If $M$ is an $R$-module over an integral domain $R$, then must it be true that $M\cong \mathrm{Tor}(M) \oplus M/\mathrm{Tor}(M)$?
I am interested in the case where $M$ has finite rank $n$, if that simplifies things. $M$ having rank $n$ means that $M$ has a maximal $R$-linearly independent set of size $n$.
This answer gives some explicit examples, illustrating the claims in the comment by egreg.
(1) First, a finitely generated example.
Let $R=k[x,y]$ for a field $k$. Let $N$ be the submodule of $R^2$ generated by $(y,-x)$, and let $N'$ be the submodule generated by $(xy,-x^2)$ and $(y^2,-xy)$.

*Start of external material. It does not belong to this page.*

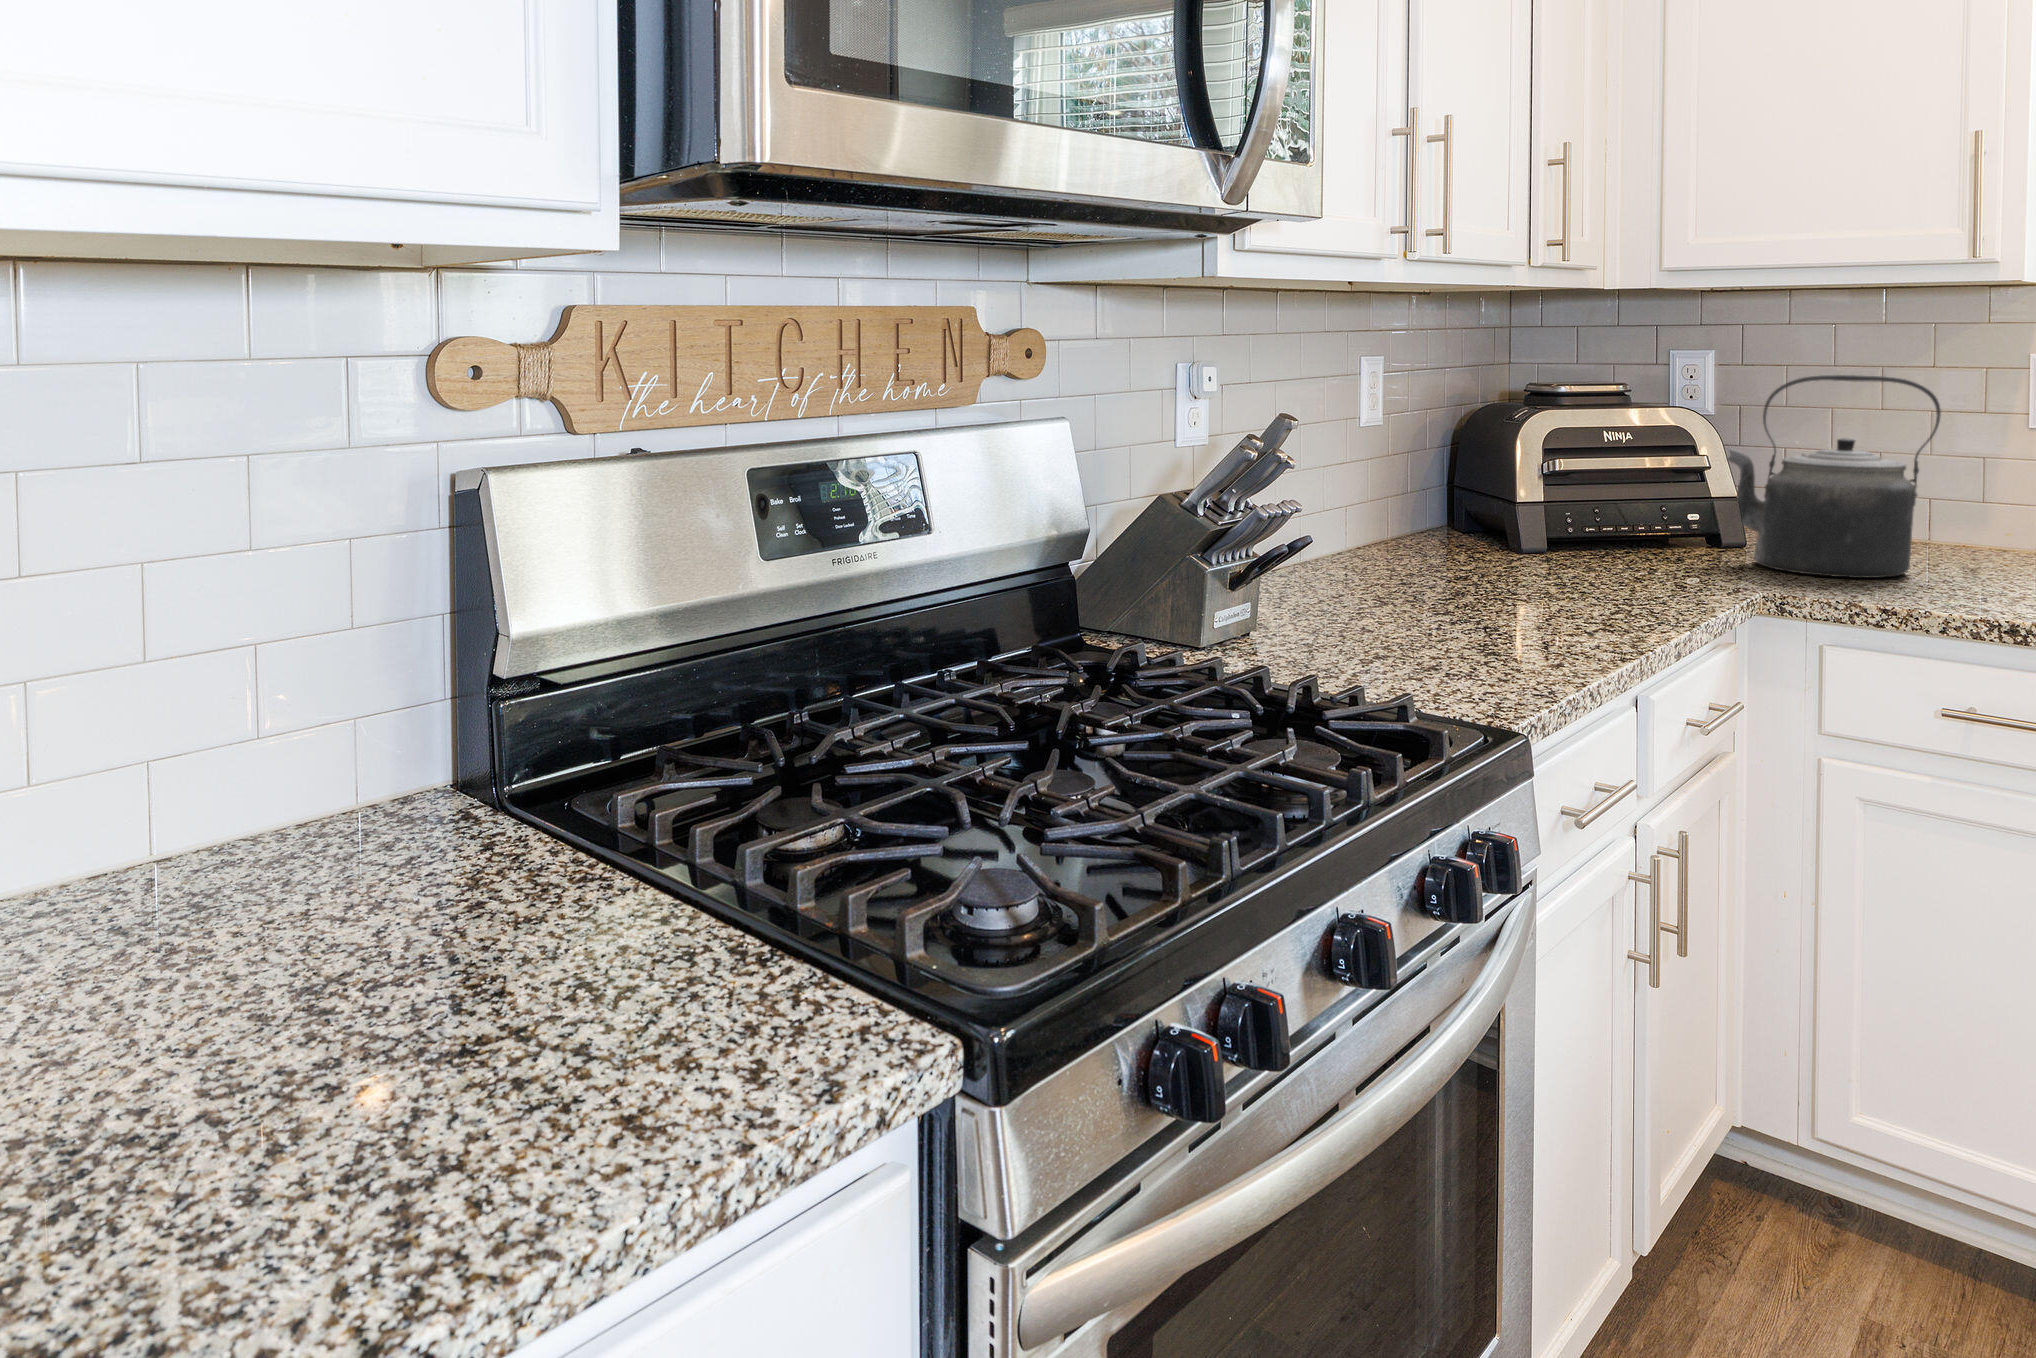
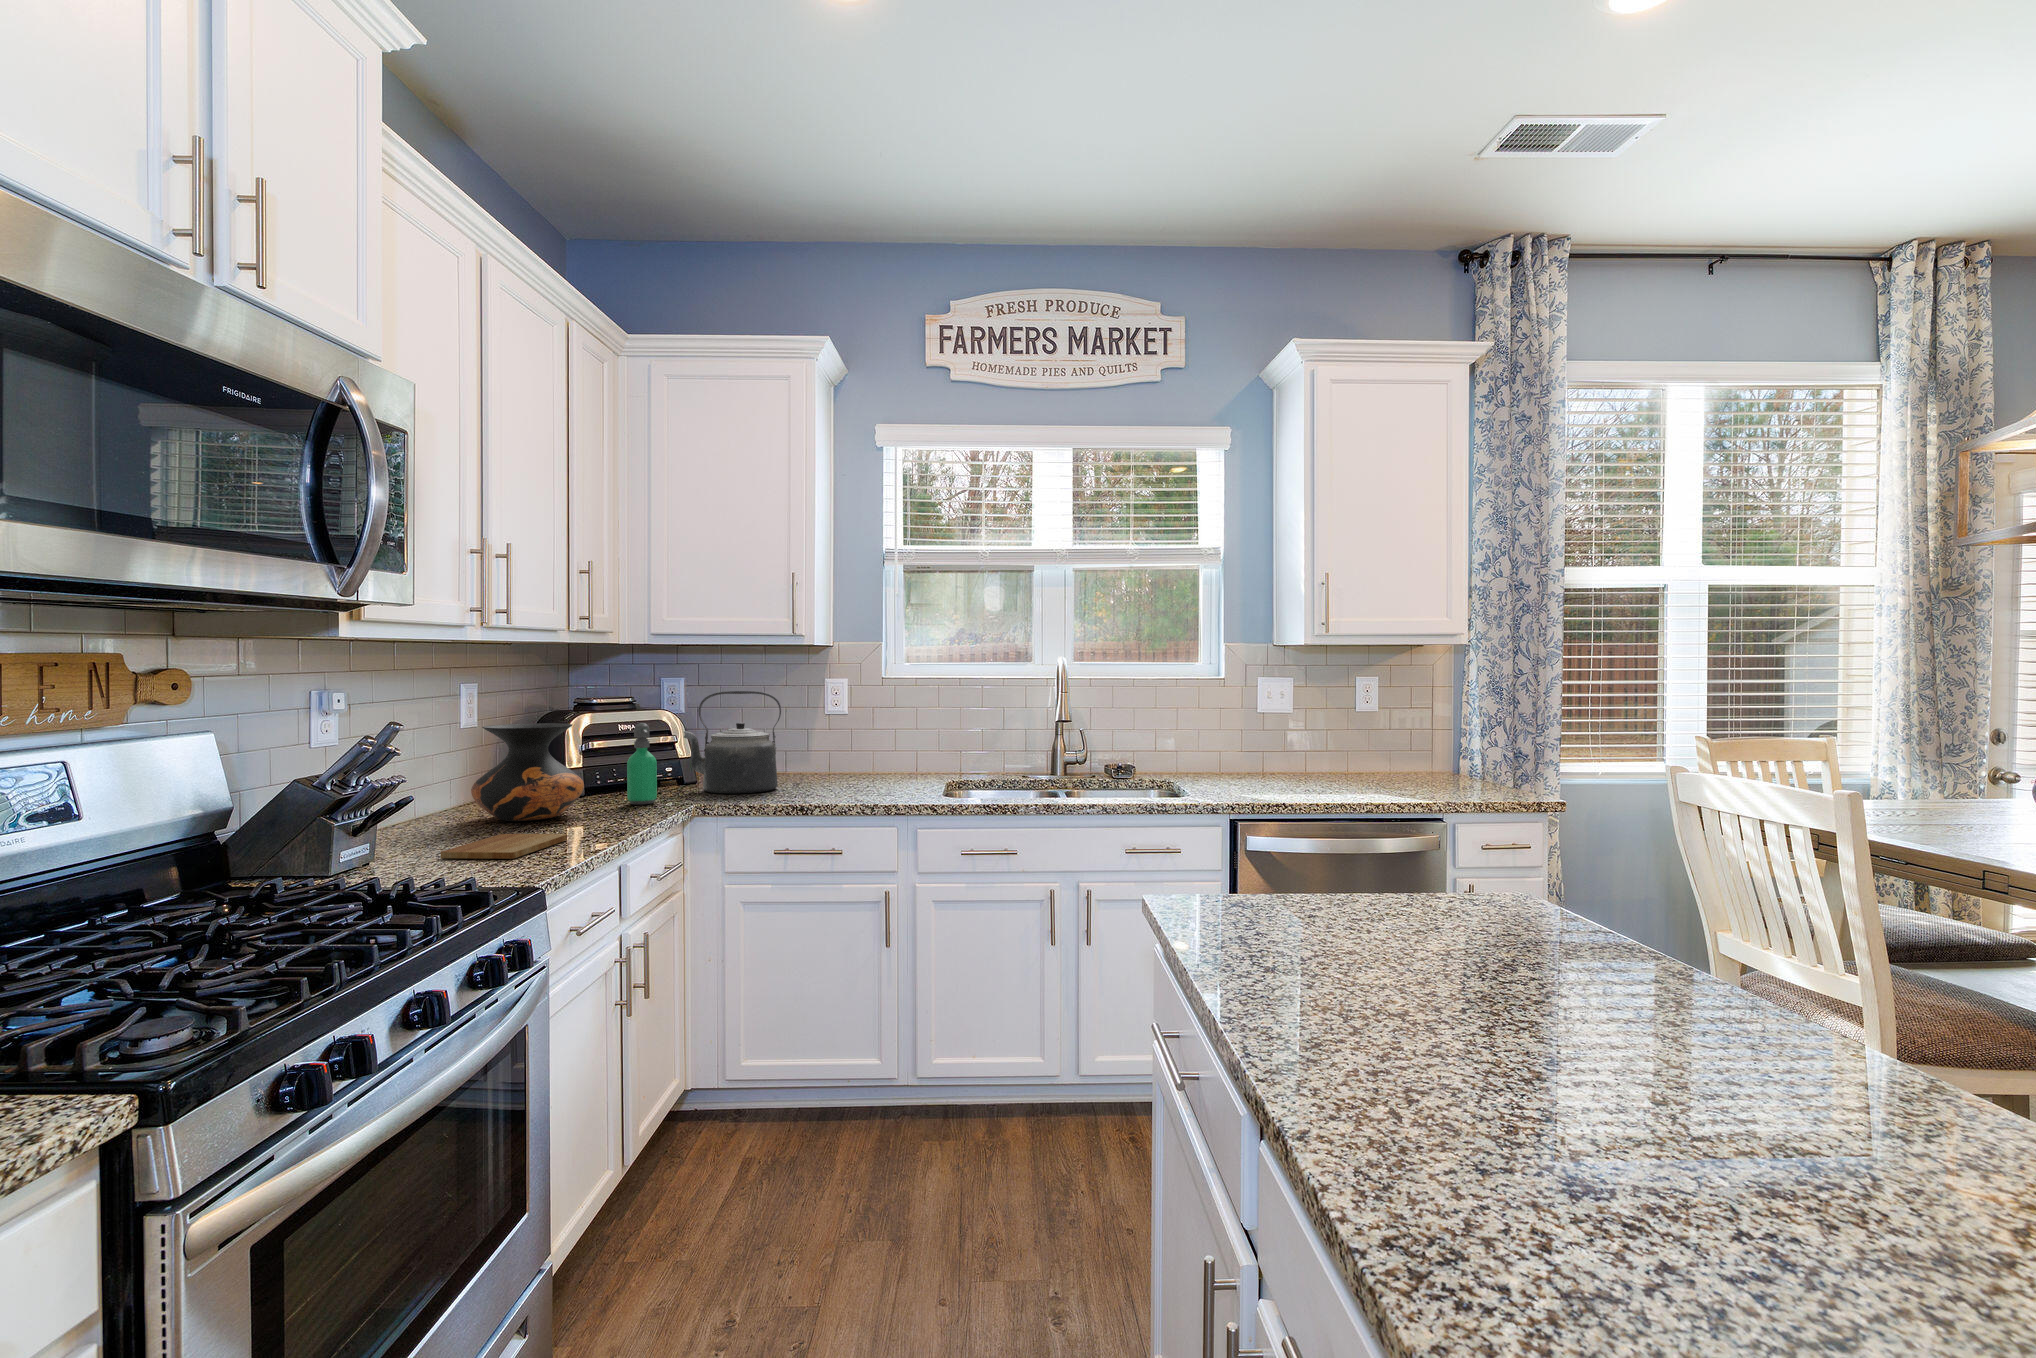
vase: none [1377,420,1557,589] -> present [471,723,584,821]
soap dispenser: none [1622,430,1683,579] -> present [627,723,657,804]
cutting board: none [1345,610,1543,662] -> present [441,834,567,859]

Then $N$ is the kernel of the map $R^2\to R$ given by $(r,s)\mapsto rx+sy$, and so $R^2/N$ is torsion free.
Let $M=R^2/N'$. Then $M$ has a one-dimensional torsion submodule $N/N'$ generated by $(y,-x)$, with torsion free quotient $R^2/N$. But the inclusion $N/N'\to R^2/N'$ doesn't split , as all maps $R^2\to N/N'$ send $(y,-x)$ to zero.
(2) Second, an infinitely generated example over a PID (in fact, over $\mathbb{Z}$). I think the best known example is $\prod_p\mathbb{Z}/p\mathbb{Z}$, where the product is over all primes, but this doesn't have finite rank.
There's a finite rank example that I found in Fuchs books on Infinite Abelian Groups:
Let $P=\prod_{n\geq1}\mathbb{Z}/4^n\mathbb{Z}$, the group of sequences whose $n$th term is from $\mathbb{Z}/4^n\mathbb{Z}$, let $A$ be the subgroup $\bigoplus_{n\geq 1}\mathbb{Z}/4^n\mathbb{Z}$ of finite sequences, and let $G$ be the subgroup of $P$ generated by $A$ and the sequences $$b_i=(0,\dots,0,1,2,2^2,2^3,\dots),$$ with the term $1$ in the $i$th position.
Then $A$ is clearly contained in the torsion subgroup of $G$, and the quotient $G/A$ is generated by the $b_i$, which (modulo $A$) have infinite order and satisfy the relations $2b_{i+1}=b_i$. So $G/A\cong\mathbb{Z}[\frac{1}{2}]$ is the torsion free quotient of $G$.
However, the map $G\to G/A$ can't split, since $G$ has no elements divisible by $2^n$ for all $n$.